### Task
Restate the data word for word and leave the images out.

Dataset entries
------------------------------------------------

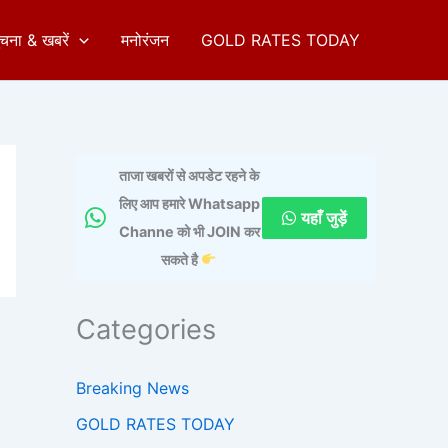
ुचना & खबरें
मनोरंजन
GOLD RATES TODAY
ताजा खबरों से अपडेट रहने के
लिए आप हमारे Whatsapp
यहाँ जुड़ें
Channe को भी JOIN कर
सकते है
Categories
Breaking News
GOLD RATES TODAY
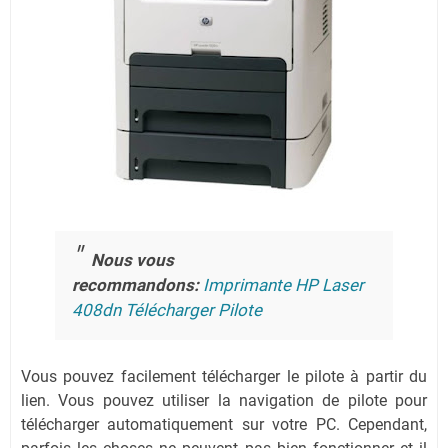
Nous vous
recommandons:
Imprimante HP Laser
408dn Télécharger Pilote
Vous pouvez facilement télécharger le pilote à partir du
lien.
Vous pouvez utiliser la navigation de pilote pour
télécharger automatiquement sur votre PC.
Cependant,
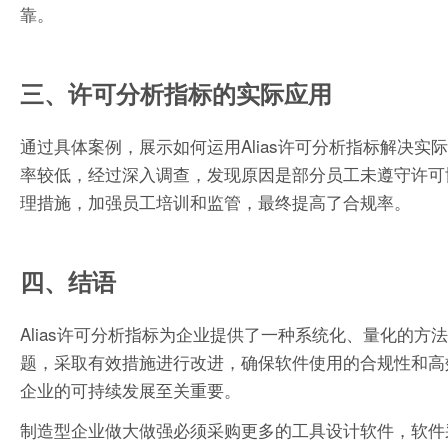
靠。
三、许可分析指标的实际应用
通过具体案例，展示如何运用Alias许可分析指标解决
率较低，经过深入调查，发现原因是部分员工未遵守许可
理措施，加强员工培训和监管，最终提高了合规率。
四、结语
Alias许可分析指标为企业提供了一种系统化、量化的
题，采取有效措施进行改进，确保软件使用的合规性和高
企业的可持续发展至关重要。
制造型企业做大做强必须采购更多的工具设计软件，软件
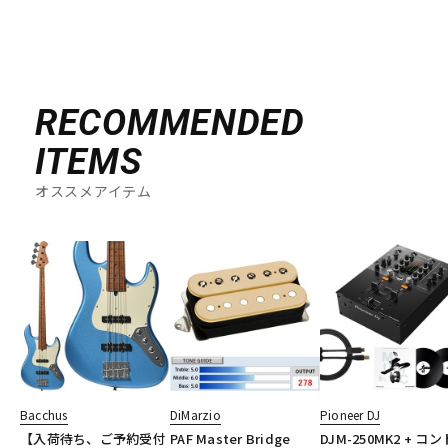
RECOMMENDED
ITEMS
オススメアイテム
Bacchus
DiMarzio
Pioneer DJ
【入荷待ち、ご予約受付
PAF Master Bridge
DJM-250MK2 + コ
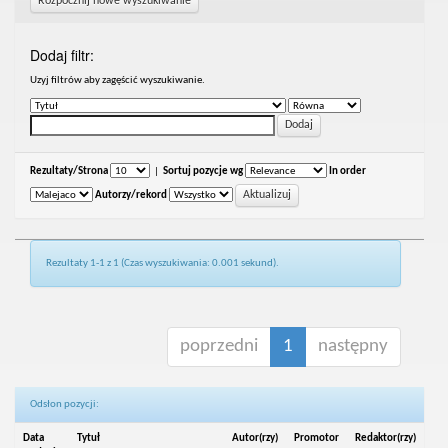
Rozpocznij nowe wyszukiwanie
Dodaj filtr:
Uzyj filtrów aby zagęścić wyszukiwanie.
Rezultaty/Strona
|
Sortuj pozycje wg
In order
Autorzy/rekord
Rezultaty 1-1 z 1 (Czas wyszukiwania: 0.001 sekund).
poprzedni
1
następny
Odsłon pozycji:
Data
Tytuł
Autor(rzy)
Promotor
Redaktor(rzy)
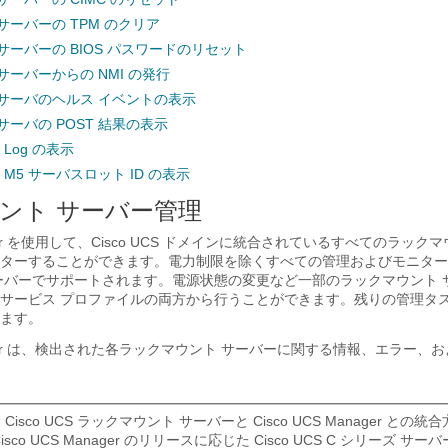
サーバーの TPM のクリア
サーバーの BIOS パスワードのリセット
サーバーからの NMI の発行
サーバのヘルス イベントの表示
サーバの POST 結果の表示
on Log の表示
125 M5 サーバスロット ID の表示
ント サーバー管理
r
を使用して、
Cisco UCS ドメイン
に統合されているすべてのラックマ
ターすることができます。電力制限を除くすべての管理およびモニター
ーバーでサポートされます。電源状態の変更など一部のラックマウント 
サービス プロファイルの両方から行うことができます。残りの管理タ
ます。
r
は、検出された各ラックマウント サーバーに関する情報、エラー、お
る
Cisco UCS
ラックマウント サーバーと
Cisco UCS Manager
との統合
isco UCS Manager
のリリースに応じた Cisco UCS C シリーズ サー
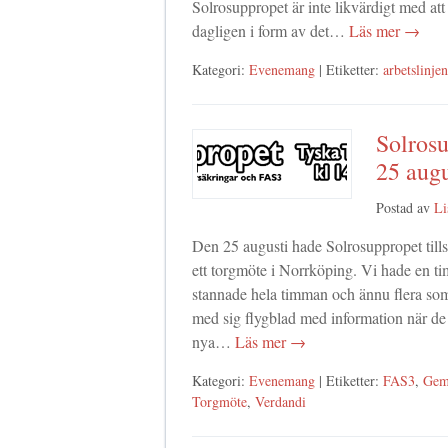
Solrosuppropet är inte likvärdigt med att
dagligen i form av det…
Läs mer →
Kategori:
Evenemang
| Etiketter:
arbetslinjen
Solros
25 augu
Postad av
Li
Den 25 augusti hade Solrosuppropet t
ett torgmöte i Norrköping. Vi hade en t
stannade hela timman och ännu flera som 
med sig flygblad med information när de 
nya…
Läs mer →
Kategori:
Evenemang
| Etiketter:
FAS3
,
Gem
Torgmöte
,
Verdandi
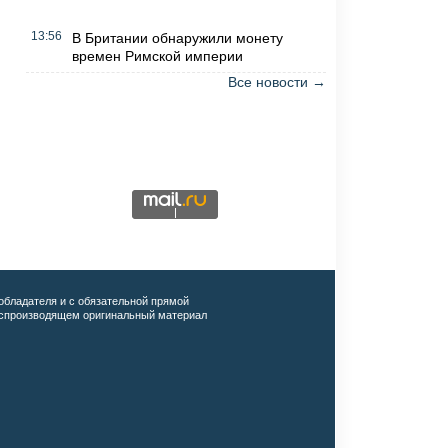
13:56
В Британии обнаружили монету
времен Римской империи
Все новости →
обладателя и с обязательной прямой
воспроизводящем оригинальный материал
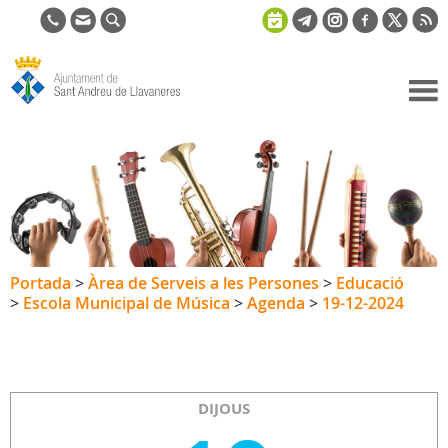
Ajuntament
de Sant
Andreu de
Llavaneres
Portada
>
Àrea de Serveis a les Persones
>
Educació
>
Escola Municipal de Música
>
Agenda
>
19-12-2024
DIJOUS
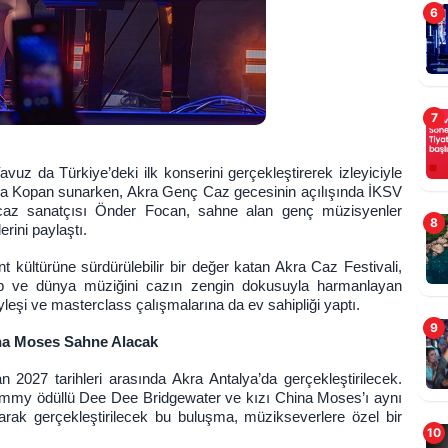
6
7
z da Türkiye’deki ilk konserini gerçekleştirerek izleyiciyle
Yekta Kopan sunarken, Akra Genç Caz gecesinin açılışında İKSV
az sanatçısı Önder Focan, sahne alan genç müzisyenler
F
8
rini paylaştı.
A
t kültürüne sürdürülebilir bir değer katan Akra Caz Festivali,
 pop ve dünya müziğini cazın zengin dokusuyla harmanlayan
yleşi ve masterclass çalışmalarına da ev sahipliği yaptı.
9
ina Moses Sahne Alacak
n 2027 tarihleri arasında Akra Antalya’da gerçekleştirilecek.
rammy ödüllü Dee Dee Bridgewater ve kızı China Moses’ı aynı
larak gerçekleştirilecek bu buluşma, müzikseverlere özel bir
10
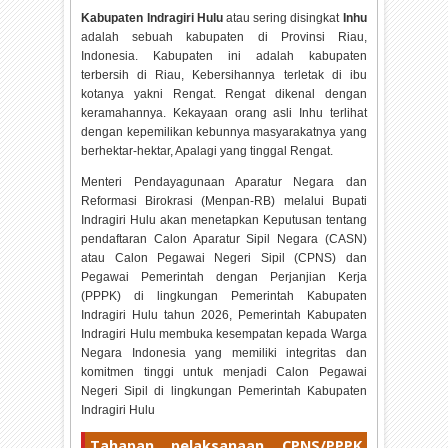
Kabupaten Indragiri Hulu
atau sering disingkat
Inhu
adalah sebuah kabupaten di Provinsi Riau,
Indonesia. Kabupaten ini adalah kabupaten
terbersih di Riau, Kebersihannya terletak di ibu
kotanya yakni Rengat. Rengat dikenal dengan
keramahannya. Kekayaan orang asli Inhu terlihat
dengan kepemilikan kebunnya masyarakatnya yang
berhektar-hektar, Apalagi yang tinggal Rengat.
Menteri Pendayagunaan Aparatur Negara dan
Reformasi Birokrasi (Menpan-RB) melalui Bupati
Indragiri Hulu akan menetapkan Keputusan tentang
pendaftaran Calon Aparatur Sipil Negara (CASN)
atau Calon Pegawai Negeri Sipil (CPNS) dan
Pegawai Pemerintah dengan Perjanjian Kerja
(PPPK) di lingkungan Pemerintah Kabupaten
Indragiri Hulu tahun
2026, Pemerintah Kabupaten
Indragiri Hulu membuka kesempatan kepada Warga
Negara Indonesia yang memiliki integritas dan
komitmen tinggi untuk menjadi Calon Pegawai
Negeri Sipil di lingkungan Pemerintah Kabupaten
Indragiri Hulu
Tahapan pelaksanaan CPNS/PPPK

------------------------------------------------

### Output below
ुचना & खबरें
मनोरंजन
GOLD RATES TODAY
ताजा खबरों से अपडेट रहने के
लिए आप हमारे Whatsapp
यहाँ जुड़ें
Channe को भी JOIN कर
सकते है
Categories
Breaking News
GOLD RATES TODAY
Nous vous
recommandons:
Imprimante HP Laser
408dn Télécharger Pilote
Vous pouvez facilement télécharger le pilote à partir du
lien.
Vous pouvez utiliser la navigation de pilote pour
télécharger automatiquement sur votre PC.
Cependant,
靠。
三、许可分析指标的实际应用
通过具体案例，展示如何运用Alias许可分析指标解决
率较低，经过深入调查，发现原因是部分员工未遵守许可
理措施，加强员工培训和监管，最终提高了合规率。
四、结语
Alias许可分析指标为企业提供了一种系统化、量化的
题，采取有效措施进行改进，确保软件使用的合规性和高
企业的可持续发展至关重要。
制造型企业做大做强必须采购更多的工具设计软件，软件
RECOMMENDED
ITEMS
オススメアイテム
Bacchus
DiMarzio
Pioneer DJ
【入荷待ち、ご予約受付
PAF Master Bridge
DJM-250MK2 + コ
Rozpocznij nowe wyszukiwanie
Dodaj filtr:
Uzyj filtrów aby zagęścić wyszukiwanie.
Rezultaty/Strona
|
Sortuj pozycje wg
In order
Autorzy/rekord
Rezultaty 1-1 z 1 (Czas wyszukiwania: 0.001 sekund).
poprzedni
1
następny
Odsłon pozycji:
Data
Tytuł
Autor(rzy)
Promotor
Redaktor(rzy)
サーバーの TPM のクリア
サーバーの BIOS パスワードのリセット
サーバーからの NMI の発行
サーバのヘルス イベントの表示
サーバの POST 結果の表示
on Log の表示
125 M5 サーバスロット ID の表示
ント サーバー管理
r
を使用して、
Cisco UCS ドメイン
に統合されているすべてのラックマ
ターすることができます。電力制限を除くすべての管理およびモニター
ーバーでサポートされます。電源状態の変更など一部のラックマウント 
サービス プロファイルの両方から行うことができます。残りの管理タ
ます。
r
は、検出された各ラックマウント サーバーに関する情報、エラー、お
る
Cisco UCS
ラックマウント サーバーと
Cisco UCS Manager
との統合
isco UCS Manager
のリリースに応じた Cisco UCS C シリーズ サー
Solrosuppropet är inte likvärdigt med att
dagligen i form av det…
Läs mer →
Kategori:
Evenemang
| Etiketter:
arbetslinjen
Solros
25 augu
Postad av
Li
Den 25 augusti hade Solrosuppropet t
ett torgmöte i Norrköping. Vi hade en t
stannade hela timman och ännu flera som 
med sig flygblad med information när de 
nya…
Läs mer →
Kategori:
Evenemang
| Etiketter:
FAS3
,
Gem
Torgmöte
,
Verdandi
13:56
В Британии обнаружили монету
времен Римской империи
Все новости →
обладателя и с обязательной прямой
воспроизводящем оригинальный материал
Ajuntament
de Sant
Andreu de
Llavaneres
Portada
>
Àrea de Serveis a les Persones
>
Educació
>
Escola Municipal de Música
>
Agenda
>
19-12-2024
DIJOUS
6
7
z da Türkiye’deki ilk konserini gerçekleştirerek izleyiciyle
Yekta Kopan sunarken, Akra Genç Caz gecesinin açılışında İKSV
az sanatçısı Önder Focan, sahne alan genç müzisyenler
F
8
rini paylaştı.
A
t kültürüne sürdürülebilir bir değer katan Akra Caz Festivali,
 pop ve dünya müziğini cazın zengin dokusuyla harmanlayan
yleşi ve masterclass çalışmalarına da ev sahipliği yaptı.
9
ina Moses Sahne Alacak
n 2027 tarihleri arasında Akra Antalya’da gerçekleştirilecek.
rammy ödüllü Dee Dee Bridgewater ve kızı China Moses’ı aynı
larak gerçekleştirilecek bu buluşma, müzikseverlere özel bir
10
Kabupaten Indragiri Hulu
atau sering disingkat
Inhu
adalah sebuah kabupaten di Provinsi Riau,
Indonesia. Kabupaten ini adalah kabupaten
terbersih di Riau, Kebersihannya terletak di ibu
kotanya yakni Rengat. Rengat dikenal dengan
keramahannya. Kekayaan orang asli Inhu terlihat
dengan kepemilikan kebunnya masyarakatnya yang
berhektar-hektar, Apalagi yang tinggal Rengat.
Menteri Pendayagunaan Aparatur Negara dan
Reformasi Birokrasi (Menpan-RB) melalui Bupati
Indragiri Hulu akan menetapkan Keputusan tentang
pendaftaran Calon Aparatur Sipil Negara (CASN)
atau Calon Pegawai Negeri Sipil (CPNS) dan
Pegawai Pemerintah dengan Perjanjian Kerja
(PPPK) di lingkungan Pemerintah Kabupaten
Indragiri Hulu tahun
2026, Pemerintah Kabupaten
Indragiri Hulu membuka kesempatan kepada Warga
Negara Indonesia yang memiliki integritas dan
komitmen tinggi untuk menjadi Calon Pegawai
Negeri Sipil di lingkungan Pemerintah Kabupaten
Indragiri Hulu
Tahapan pelaksanaan CPNS/PPPK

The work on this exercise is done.